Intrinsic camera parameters

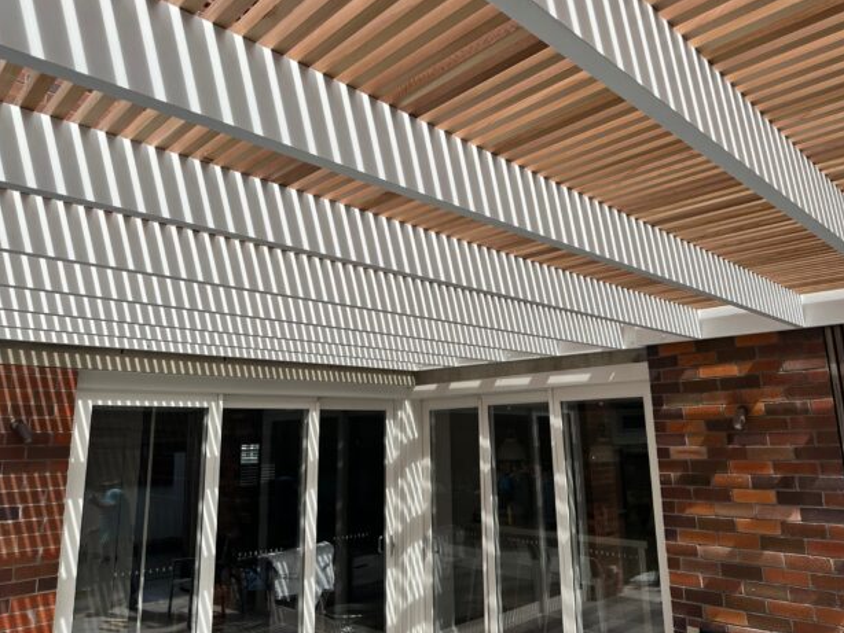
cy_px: 305
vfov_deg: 54.9
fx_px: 610
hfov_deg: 69.4
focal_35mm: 25
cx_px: 429
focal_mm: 6.86
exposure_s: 1/6211
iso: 80
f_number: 1.78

* **Written task**
Pictures aside, reproduce all of the data exactly.

* **Result below**
cy_px: 305
vfov_deg: 54.9
fx_px: 610
hfov_deg: 69.4
focal_35mm: 25
cx_px: 429
focal_mm: 6.86
exposure_s: 1/6211
iso: 80
f_number: 1.78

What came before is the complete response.